These companies operate many stations across the country and have all types of generation in their portfolios.
There have been a few operator jobs advertised recently and if I'm not mistaken there's vacancies being advertised for turbine operators on www.seek.co.nz

Just reading your short intro, I'm fairly positive that a person of your experience and qualifications would be an ideal candidate for our team.
I am one of around 28 Power System Coordinators working at Transpower (NZ National Grid) and we manage the real time generation market matching the offered generation against the real time and forecast load with a solution that is the cheapest option for the country and we also manage the real time reactive control across the grid to maintain statutory voltages. We also manage the overall electrical security of the national grid to ensure it is always operating as efficiently and secure as possible.

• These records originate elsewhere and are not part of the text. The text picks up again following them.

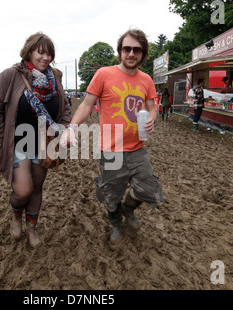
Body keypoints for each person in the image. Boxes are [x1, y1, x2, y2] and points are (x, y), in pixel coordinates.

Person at [60, 29, 163, 243]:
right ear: (120, 51)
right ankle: (115, 223)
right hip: (111, 151)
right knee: (110, 195)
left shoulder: (146, 80)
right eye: (127, 48)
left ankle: (128, 209)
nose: (131, 53)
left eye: (137, 50)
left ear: (143, 54)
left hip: (137, 149)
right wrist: (71, 127)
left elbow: (152, 107)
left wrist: (152, 118)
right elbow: (87, 105)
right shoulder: (103, 74)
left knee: (148, 189)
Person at [0, 32, 72, 247]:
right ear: (29, 51)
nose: (45, 58)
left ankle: (31, 227)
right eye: (40, 52)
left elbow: (65, 107)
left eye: (49, 54)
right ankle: (16, 215)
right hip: (18, 142)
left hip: (43, 142)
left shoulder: (55, 77)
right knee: (23, 190)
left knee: (37, 187)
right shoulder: (10, 76)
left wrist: (66, 129)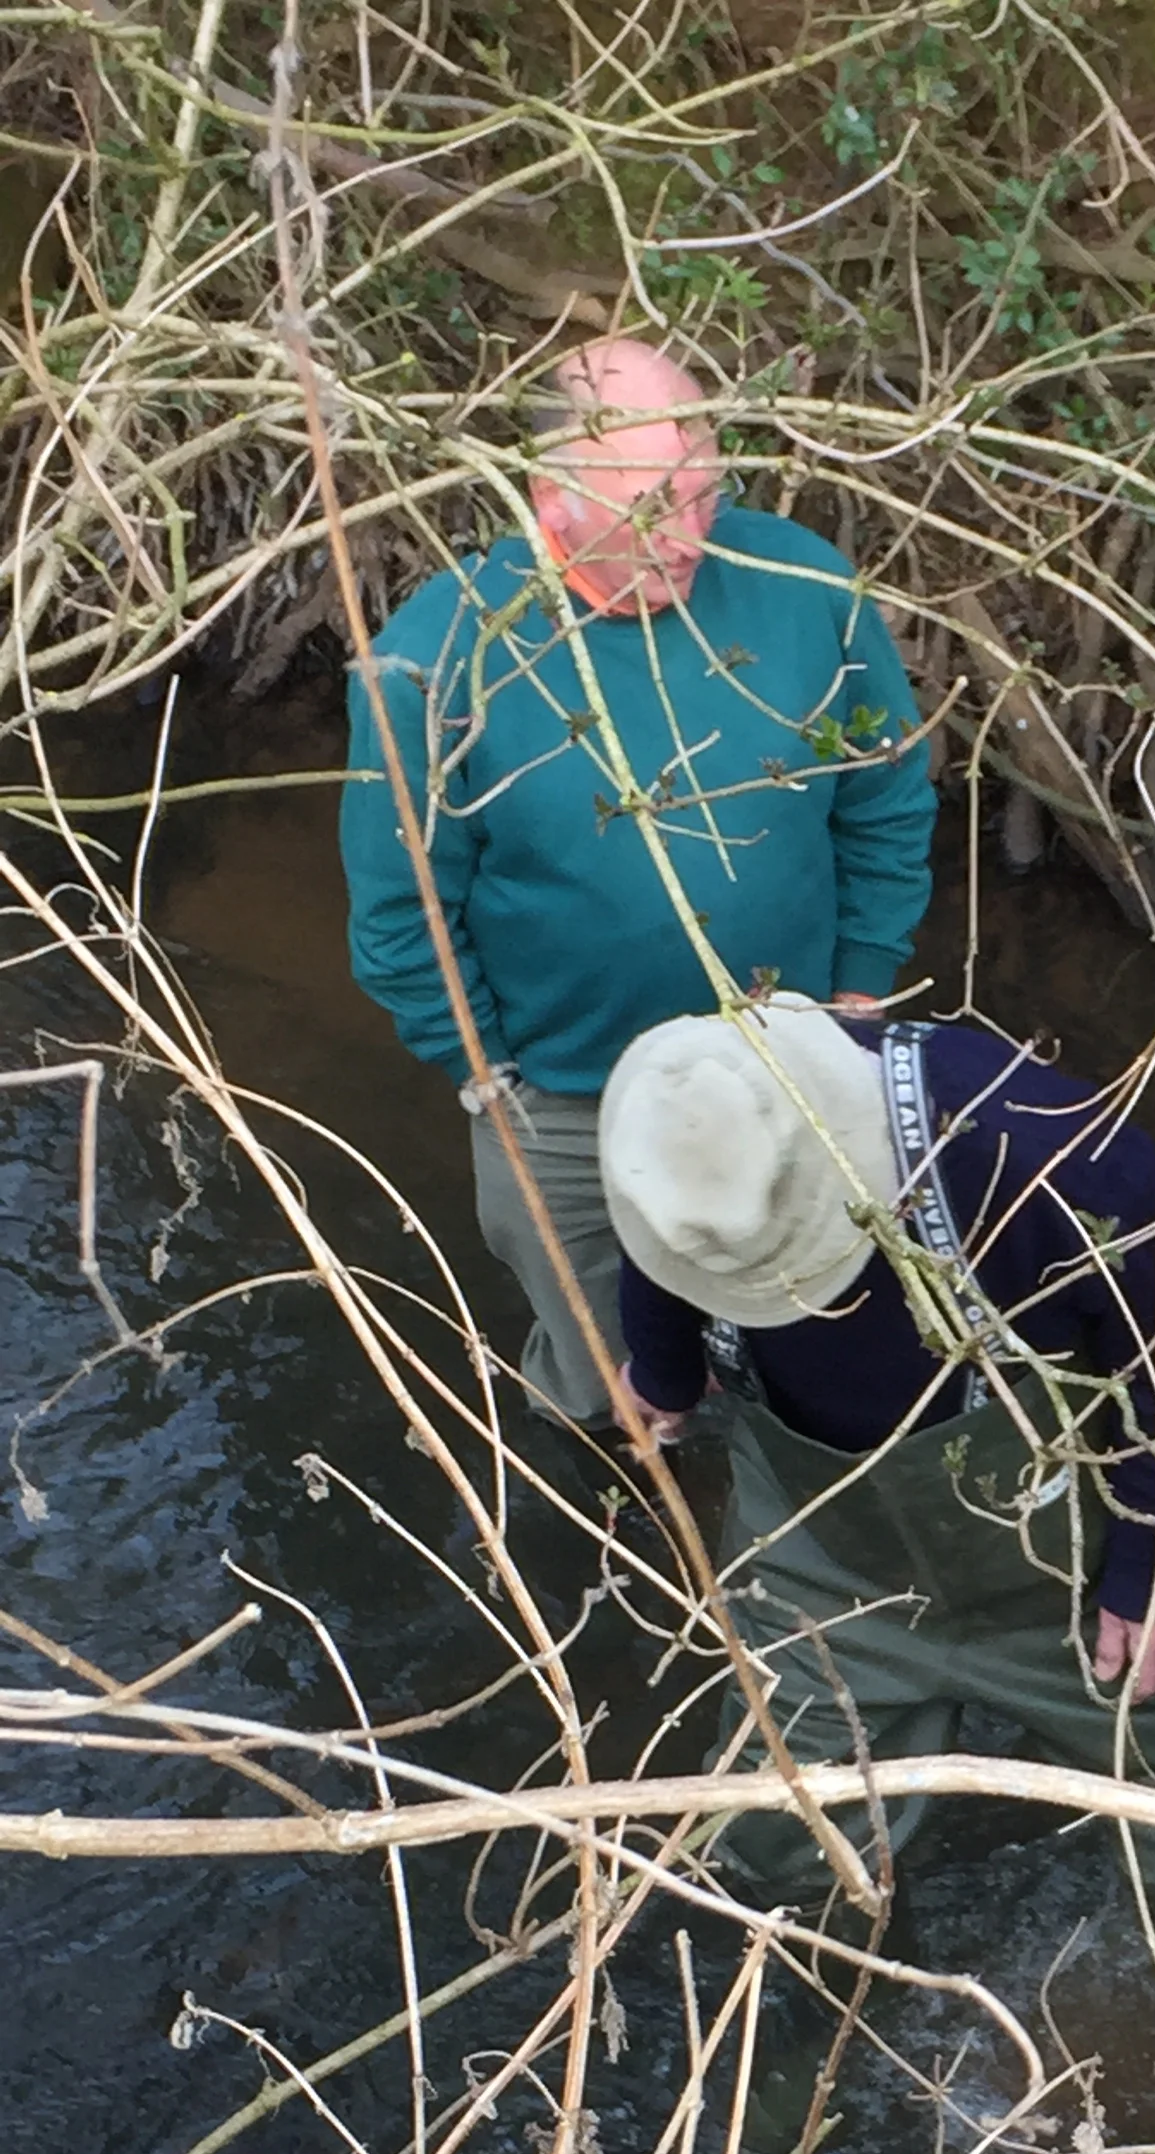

We are always on the lookout for people with your type of background. I was a senior transmission control engineer in the UK before coming to NZ and many of my colleagues have a similar background being ex operators or ex controllers from the US, Canada, Philippines, SA and a few kiwi's.
I can vouch for the company and the training as being excellent and we are in the top 5% of industry earners.
If you feel this direction could be for you then please let me know and I can introduce you to our recruitment consultant who deals with all the engineering recruitment for Transpower.

As I said www.seek.co.nz is a good site to look for jobs and also RobLaw Max Recruitment is a decent agent that specialises in engineering roles (although doesn't manage Transpower).

You can't get any special visa to make it easier to get a job in the industry.
Electrical workers of certain types need to be registered with the EWRB but shouldn't apply to you as your work doesn't directly affect the public.

You will of course need a work visa to allow you to come to NZ and live / work.
This can be a temporary visa or a permanent visa. I'm sure you would qualify for a Resident Visa which allows you to remain permanently.
F you are interested in my offer above I'd leave the visa process but just read the requirements for the Temporary Working Visa.
If you did manage to be offered a role with Transpower, this offer would allow you to get a temporary work visa within days so you could be in NZ in a matter of weeks depending of there's a job available of course.
You could then apply for a more permanent visa whilst here before the Temp visa runs out.

Have a think. Always around on the forum. Send me a pm if you're able to (have to have sent min 5 posts).

Regards,


----------



## inhamilton (Jun 10, 2011)

Escapedtonz ... your replies are always so detailed and helpful!!


----------